Starregisseur Barrie Kosky stellt sich mit radikaler Leere Salzburgs ikonischem Opernraum, wo er „Kát’a Kabanová“ zeigt, Leos Janáčeks so unspektakulär folgerichtiges, packendes Musiktheater über eine unausgefüllte Frau, die sich nach dem wahren Leben sehnt, sich öffentlich schuldig spricht und ertränkt.
Barrie Kosky nimmt diesen Raum an, obwohl er ungeeignet ist für diesen intimen, gerade mal 105 Minuten langen Dreiakter. Aus diesem Kontrast bezieht seine schnörkellos folgerichtige Inszenierung ihre Spannkraft. Und ist mit Abstand der Höhepunkt dieses eher mauen Salzburger Opernsommers.
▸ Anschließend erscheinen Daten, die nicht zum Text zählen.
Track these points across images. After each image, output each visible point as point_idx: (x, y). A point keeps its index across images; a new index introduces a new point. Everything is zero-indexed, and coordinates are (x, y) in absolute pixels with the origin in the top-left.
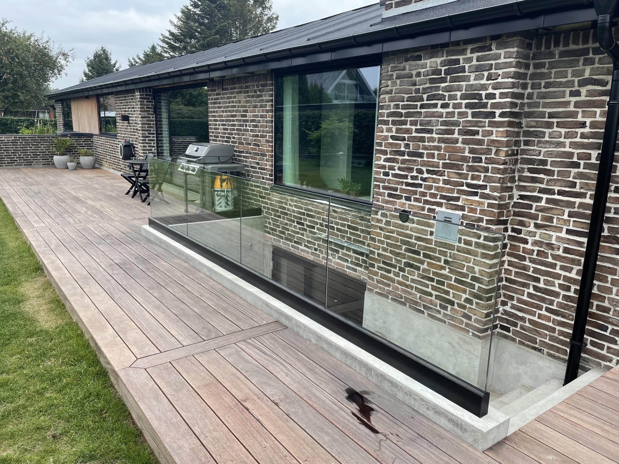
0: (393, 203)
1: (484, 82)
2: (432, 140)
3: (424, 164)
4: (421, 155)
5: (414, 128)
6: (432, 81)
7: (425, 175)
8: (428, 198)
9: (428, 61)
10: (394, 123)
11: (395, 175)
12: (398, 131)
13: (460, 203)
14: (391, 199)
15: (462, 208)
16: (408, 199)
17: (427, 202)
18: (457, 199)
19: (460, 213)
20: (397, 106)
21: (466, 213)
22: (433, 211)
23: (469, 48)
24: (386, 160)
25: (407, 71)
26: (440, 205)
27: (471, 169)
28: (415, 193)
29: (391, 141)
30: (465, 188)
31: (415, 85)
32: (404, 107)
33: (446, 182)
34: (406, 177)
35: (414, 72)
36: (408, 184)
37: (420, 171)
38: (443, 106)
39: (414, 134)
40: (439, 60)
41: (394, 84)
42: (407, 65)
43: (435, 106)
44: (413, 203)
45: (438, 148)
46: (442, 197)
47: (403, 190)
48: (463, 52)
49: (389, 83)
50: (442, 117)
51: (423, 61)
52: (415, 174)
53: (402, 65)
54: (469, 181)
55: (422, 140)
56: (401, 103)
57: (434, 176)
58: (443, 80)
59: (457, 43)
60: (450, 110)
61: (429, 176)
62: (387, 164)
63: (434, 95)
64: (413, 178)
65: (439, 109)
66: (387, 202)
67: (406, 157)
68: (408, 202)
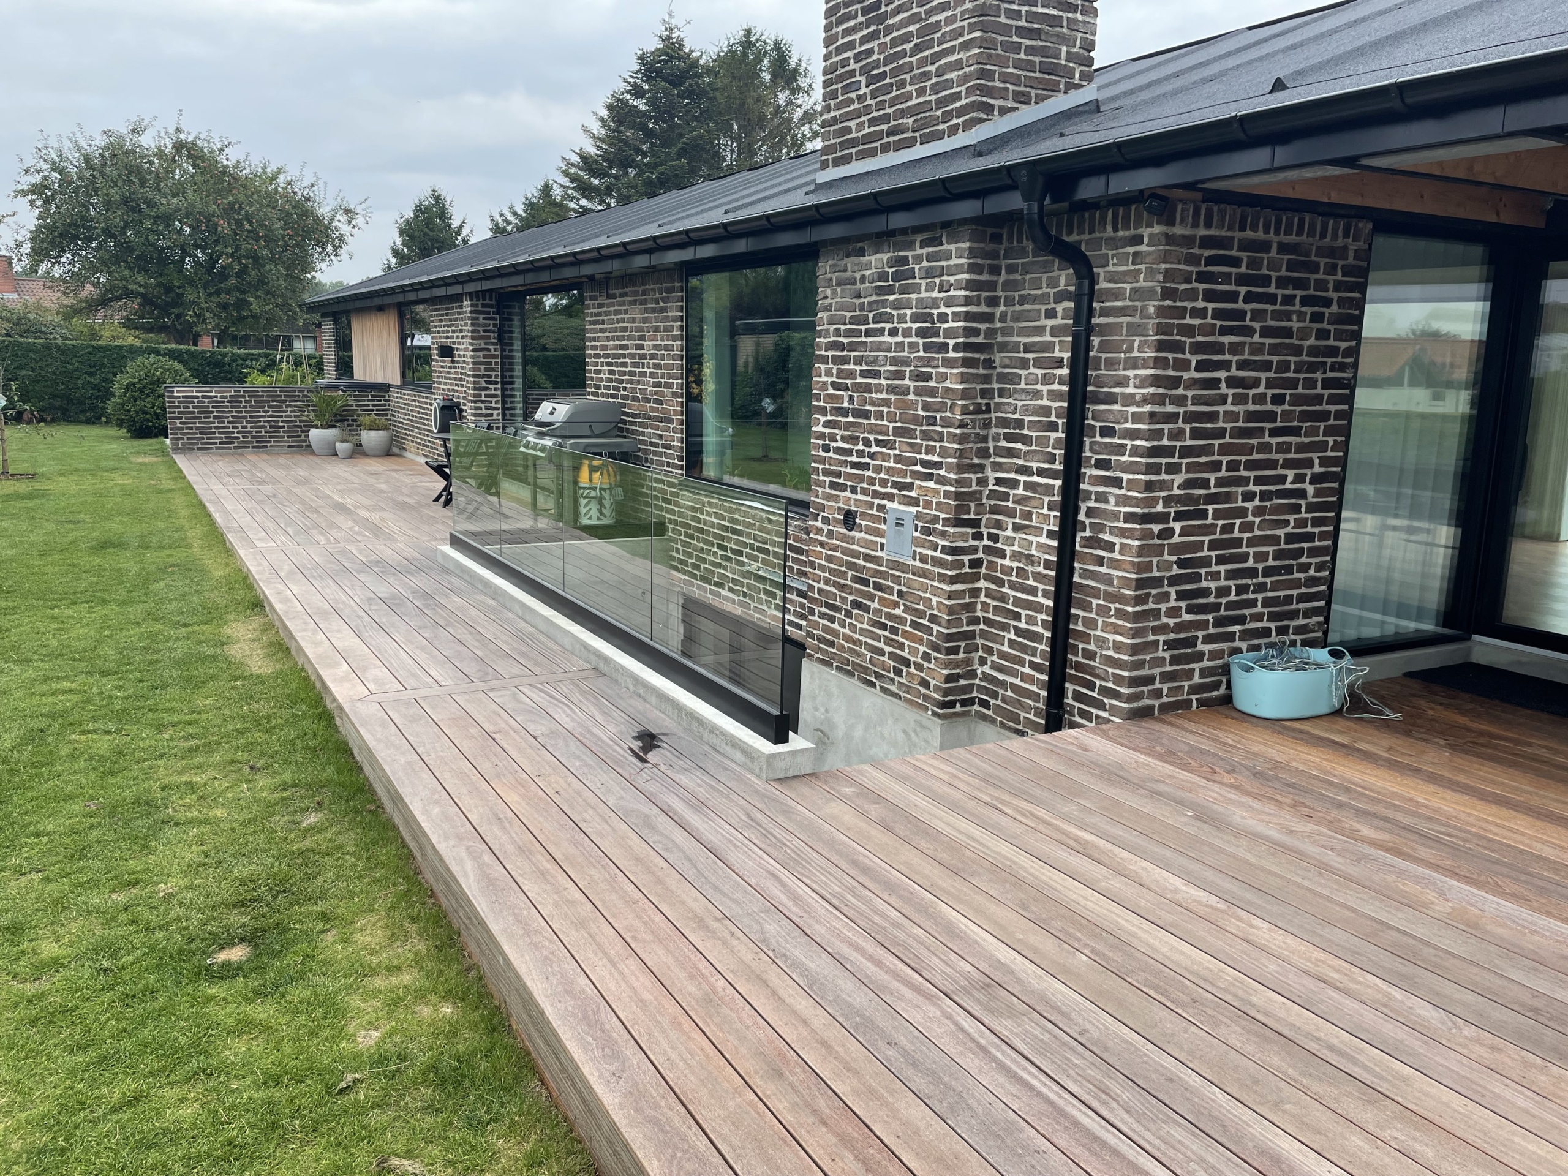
0: (835, 498)
1: (935, 294)
2: (879, 389)
3: (872, 430)
4: (866, 415)
5: (858, 368)
6: (880, 291)
7: (874, 449)
8: (877, 488)
9: (873, 258)
10: (836, 360)
11: (838, 451)
12: (840, 373)
13: (913, 494)
14: (834, 492)
15: (915, 502)
16: (854, 490)
17: (876, 494)
18: (910, 487)
19: (913, 509)
20: (837, 332)
21: (920, 509)
22: (881, 508)
23: (919, 238)
24: (827, 424)
25: (849, 273)
26: (890, 497)
27: (926, 436)
28: (861, 479)
29: (831, 391)
30: (918, 468)
31: (859, 296)
32: (849, 333)
33: (898, 459)
34: (849, 452)
35: (858, 276)
36: (855, 465)
37: (867, 443)
38: (893, 332)
39: (859, 380)
40: (885, 257)
41: (834, 294)
42: (850, 262)
43: (881, 332)
44: (860, 497)
45: (886, 403)
46: (895, 485)
47: (849, 476)
48: (910, 246)
49: (828, 292)
50: (890, 351)
51: (867, 258)
52: (860, 447)
53: (842, 263)
54: (923, 456)
55: (868, 388)
56: (843, 327)
57: (884, 450)
58: (890, 290)
59: (904, 231)
60: (899, 339)
61: (878, 449)
62: (827, 431)
63: (881, 314)
64: (861, 453)
65: (887, 338)
66: (828, 497)
67: (851, 419)
68: (854, 496)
Kát’a ist, an der Spitze eines tollen Ensembles, die anrührende Corinne Winters. Ihr Sopran, wenig individuell, strahlkräftig, kommt in der Weite des Raumes an Grenzen. Trotzdem triumphiert sie beim Publikum, dank ihrer glühend gegen die Trostlosigkeit ansingenden Intensität. Mitreißend schön, schwebend wie die Wolgawogen – die Wiener Philharmoniker. An deren Pult steht der gegenwärtig beste tschechische Dirigent – Jakub Hrůša. Zärtlich wiegt sich diese feingewirkte, motivisch variantenreiche Partitur. Sie ballt sich ebenso massiv und hat doch einen utopischen Ton.